I do think that spiritual priorities should be better addressed. I think Covens and spiritual communities would be better served if costs were openly scrutinized. There are some costs that a person would be incurred no matter what. Heat, water, and electricity would most likely be on and used whether people were meeting or not.
When I first came to my covenstead over eleven years ago, there was no money passing hands. The High Priestess did the main dish for the Sabbats. I encouraged them to share the costs so that it wasn’t all on a few, such as $1 donation, alternating makers of main dishes, contributing ritual wine and bringing paper items that are used by the entire group. When our High Priest got sick, I suggested the group get together to do a bit of work outside until he got back on his feet. This helped offset some of the expenses, created a community mindset and show respect for what was being offered.
Another issue is the cost of classes. In my spiritual group, we have made it part of our curriculum that those climbing the ranks through our mystery degrees are responsible for planning and leading one or multiple classes. One learns what they really know and need to flesh out in order to teach a group. The only time there is a cost is if a special item is needed, but never for a class.
Maybe our group is a bit different than others in our mini-community support. In our current times, it is impossible to have or expect people to respond and live as in times past. We live further apart, work more hours, live in a faster paced society, and have many responsibilities, all of which can only partially be circumvented by choices to live differently.

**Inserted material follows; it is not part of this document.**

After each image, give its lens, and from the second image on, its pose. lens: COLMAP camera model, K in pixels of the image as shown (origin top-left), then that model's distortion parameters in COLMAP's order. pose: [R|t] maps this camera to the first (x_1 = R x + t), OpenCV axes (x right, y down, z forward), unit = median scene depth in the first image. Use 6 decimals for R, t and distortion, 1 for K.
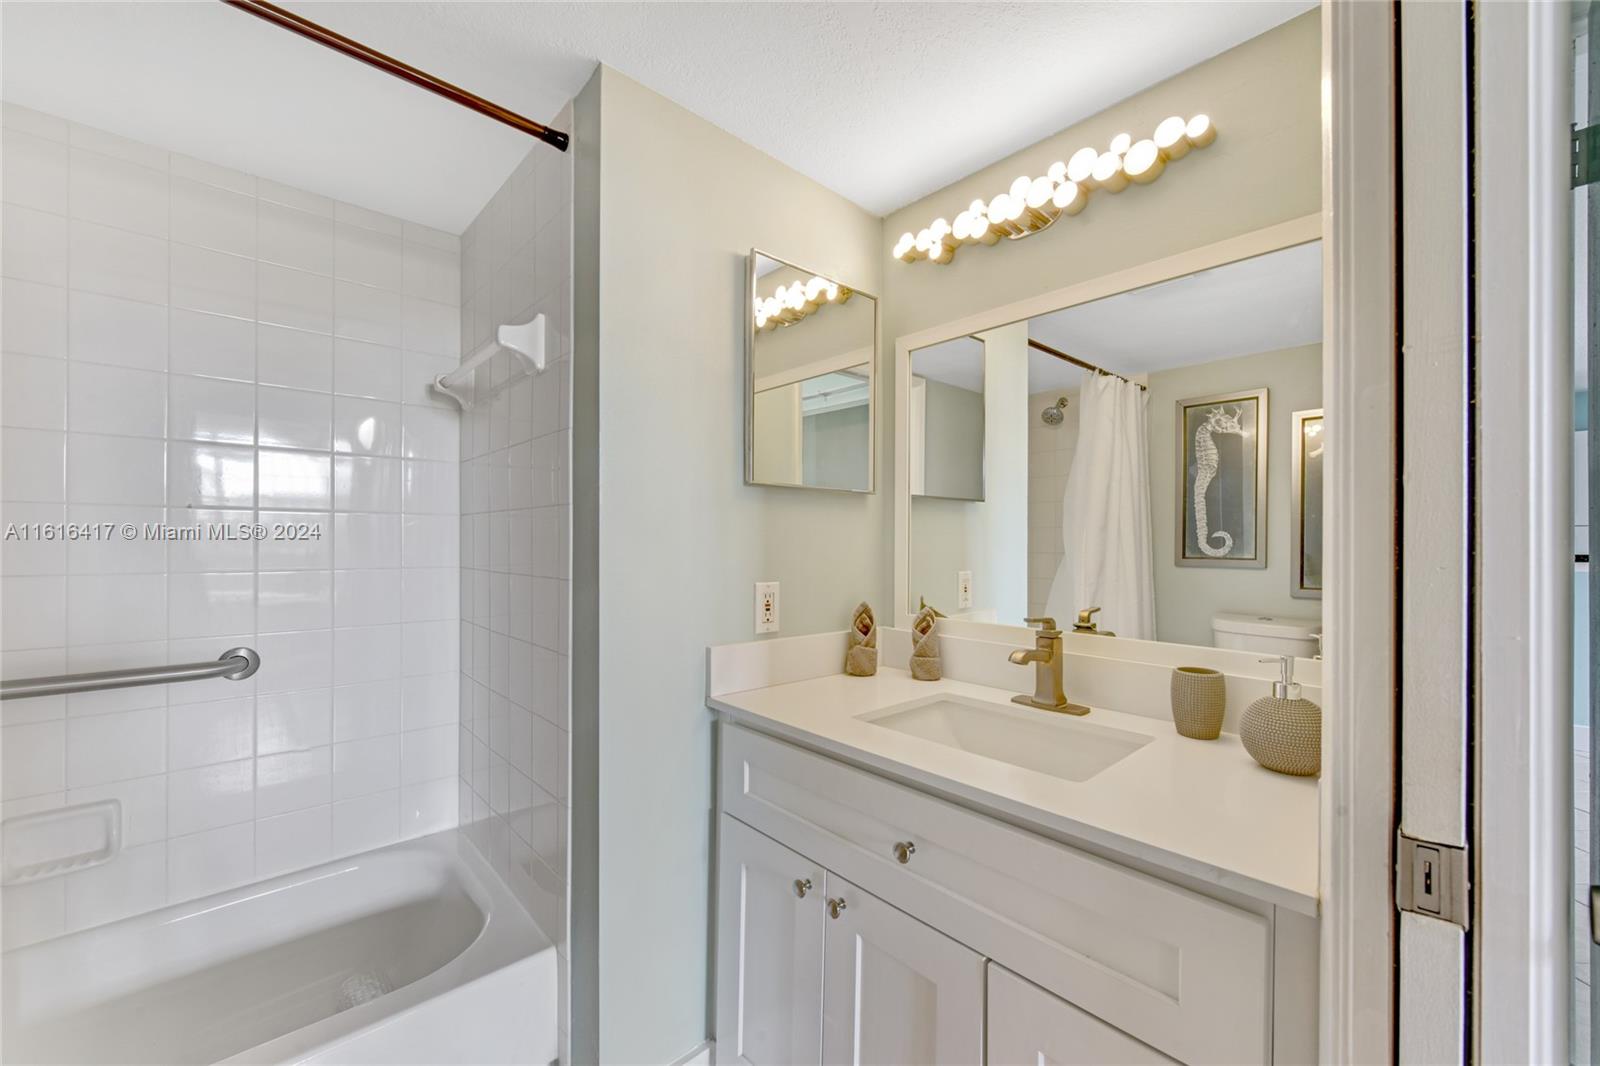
lens RADIAL K [[646.3, 0, 809.1], [0, 646.3, 542.2], [0, 0, 1]] dist [-0.007289, -0.000448]
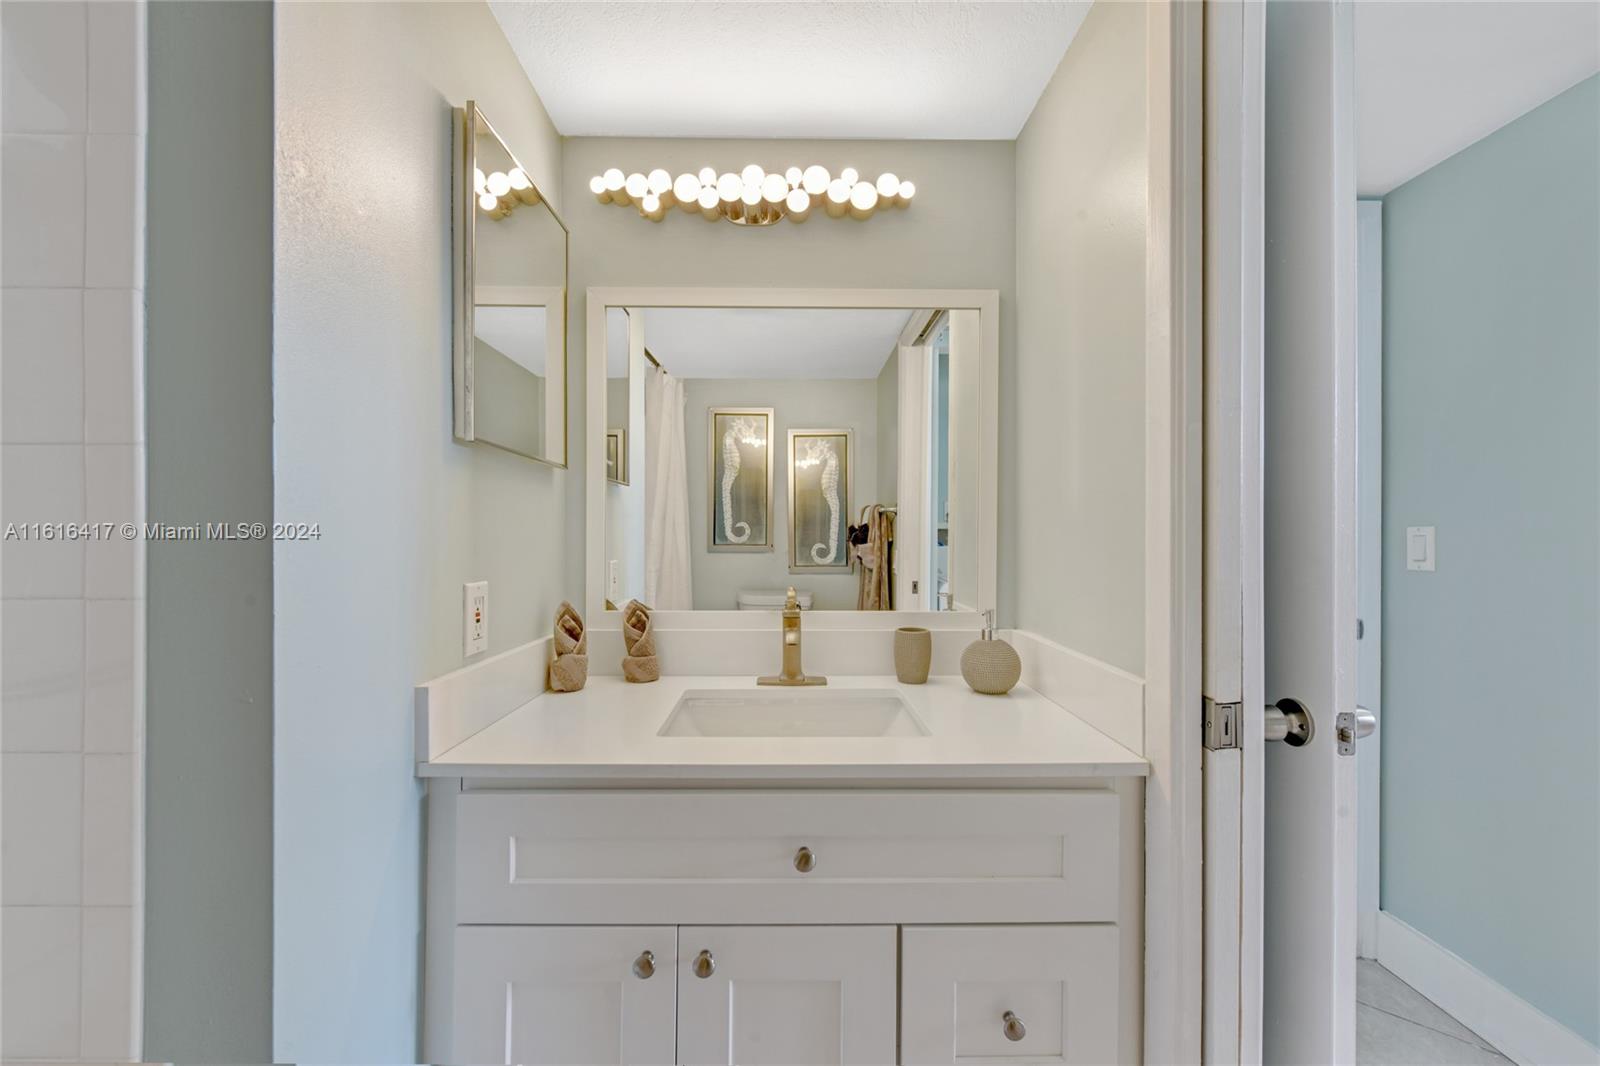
lens RADIAL K [[640.1, 0, 797.1], [0, 640.1, 540.0], [0, 0, 1]] dist [-0.000240, -0.000306]
pose [[0.654657, -0.007943, 0.755884, -0.365337], [0.001072, 0.999954, 0.009580, 0.009455], [-0.755925, -0.005461, 0.654635, 0.274087]]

However, we still must be a part of society if we are to affect some sort of change. In looking at belonging to a spiritual community, there is the question of commitment. If we have agreed to be part of a particular group or association, do we plan ahead? Are we planning financially so that we have our paper and money donations for the month?
Do we make our food with intent that we have some to bring to Sabbats? Do we cut our flowers or bring an altar offering with intent? Do we do the work at home so that we “bring it” to our meetings, groups or covensteads when gather?

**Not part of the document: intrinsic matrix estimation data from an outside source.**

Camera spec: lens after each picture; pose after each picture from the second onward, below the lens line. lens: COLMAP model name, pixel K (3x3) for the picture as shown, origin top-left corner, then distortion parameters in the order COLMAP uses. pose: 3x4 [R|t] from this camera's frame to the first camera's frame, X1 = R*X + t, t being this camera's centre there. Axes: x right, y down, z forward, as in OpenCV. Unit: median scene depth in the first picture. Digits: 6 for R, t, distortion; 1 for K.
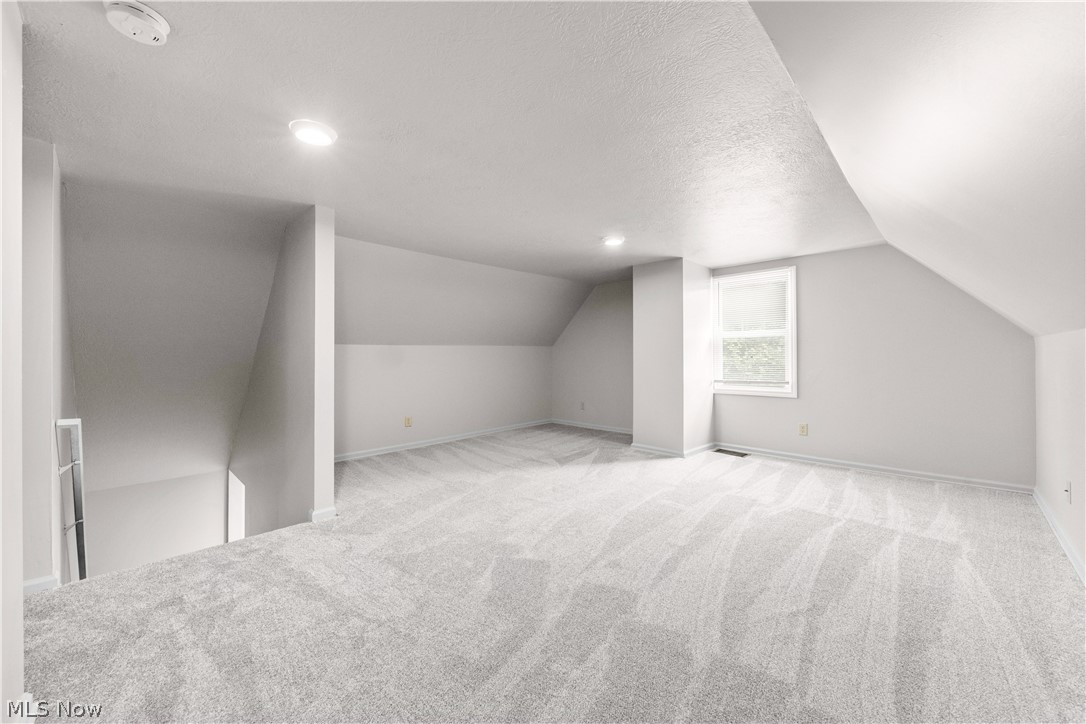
lens RADIAL K [[408.3, 0, 543.0], [0, 408.3, 362.0], [0, 0, 1]] dist [0.000272, -0.000151]
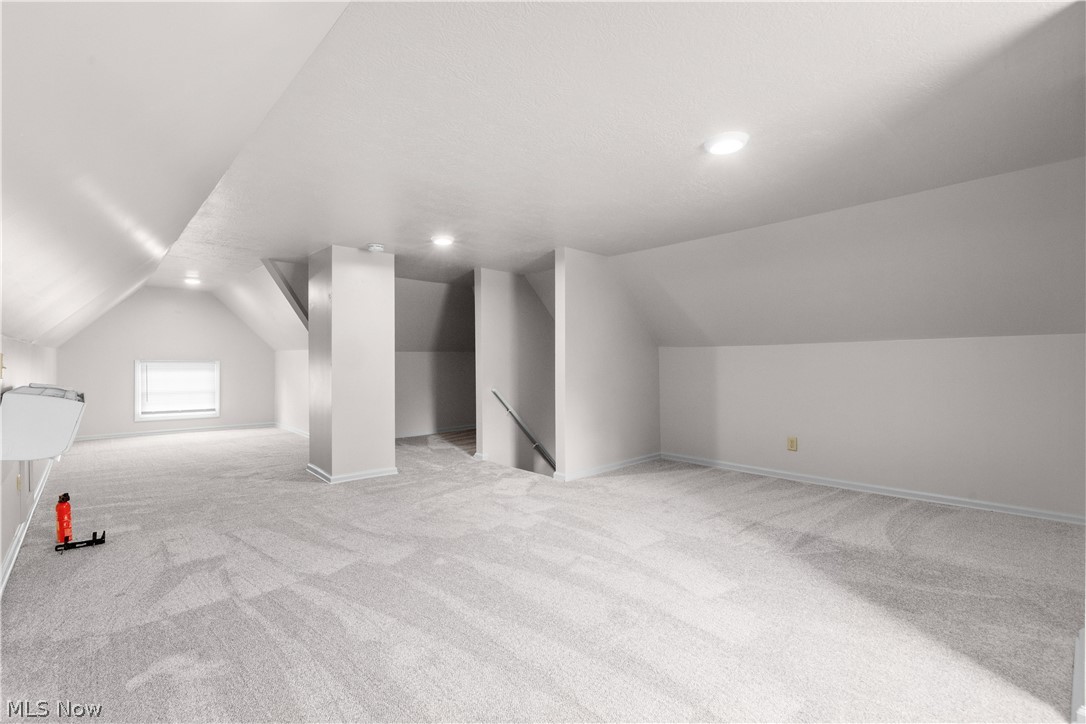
lens RADIAL K [[495.5, 0, 543.0], [0, 495.5, 362.0], [0, 0, 1]] dist [-0.009175, 0.000035]
pose [[-0.041762, 0.016754, -0.998987, 1.415102], [-0.009006, 0.999812, 0.017145, -0.044186], [0.999087, 0.009713, -0.041603, 1.294219]]
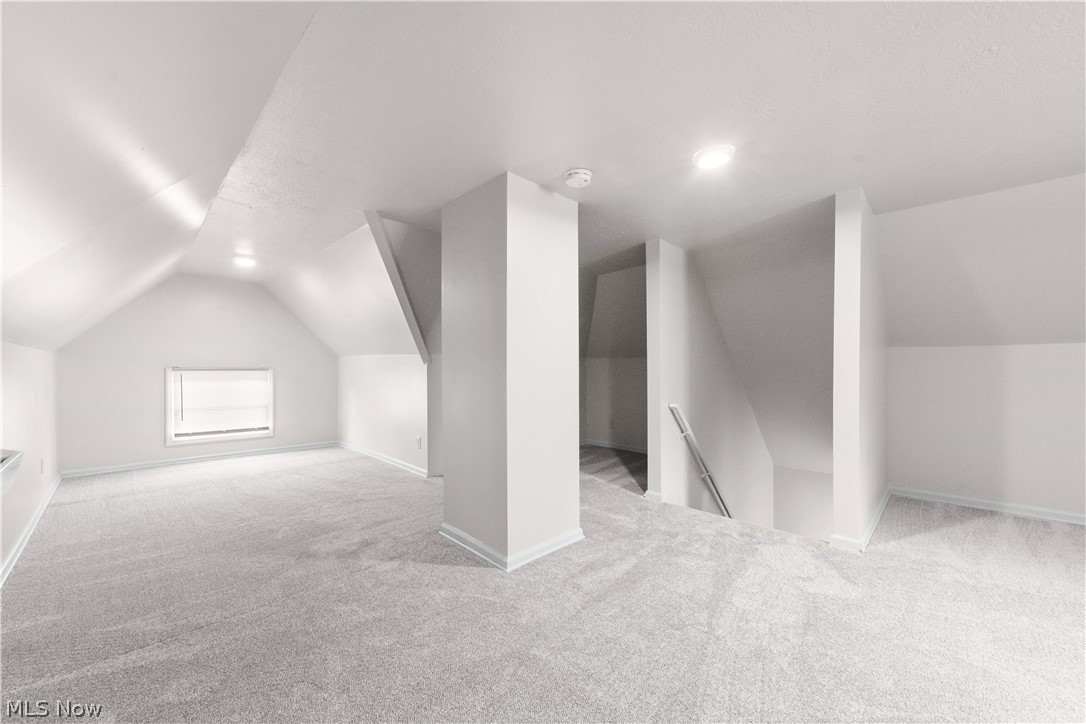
lens RADIAL K [[421.8, 0, 539.1], [0, 421.8, 370.5], [0, 0, 1]] dist [0.000934, -0.000246]
pose [[-0.008917, 0.018944, -0.999781, 0.479427], [-0.005120, 0.999807, 0.018991, -0.014628], [0.999947, 0.005288, -0.008818, 0.448298]]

On TV, I saw a couple that had set themselves up leaders of the group. Their group did the couple’s housework, yard work and paid for much of their bills. I didn’t see anything the leaders were providing to their coven or to the greater community that warranted that. I’ve yet to meet anyone with that much ability!
I don’t think I would belong to a group that considered themselves a church and became so organized and big that money was such an issue. If one is the paid head of a congregation numbering many, one is setting him/herself up to be a go-between and guide. This creates spiritual dependency and steers us in the direction of ‘organized religion’.
That just doesn’t sit right or ring true to Paganism in my Book of Shadows.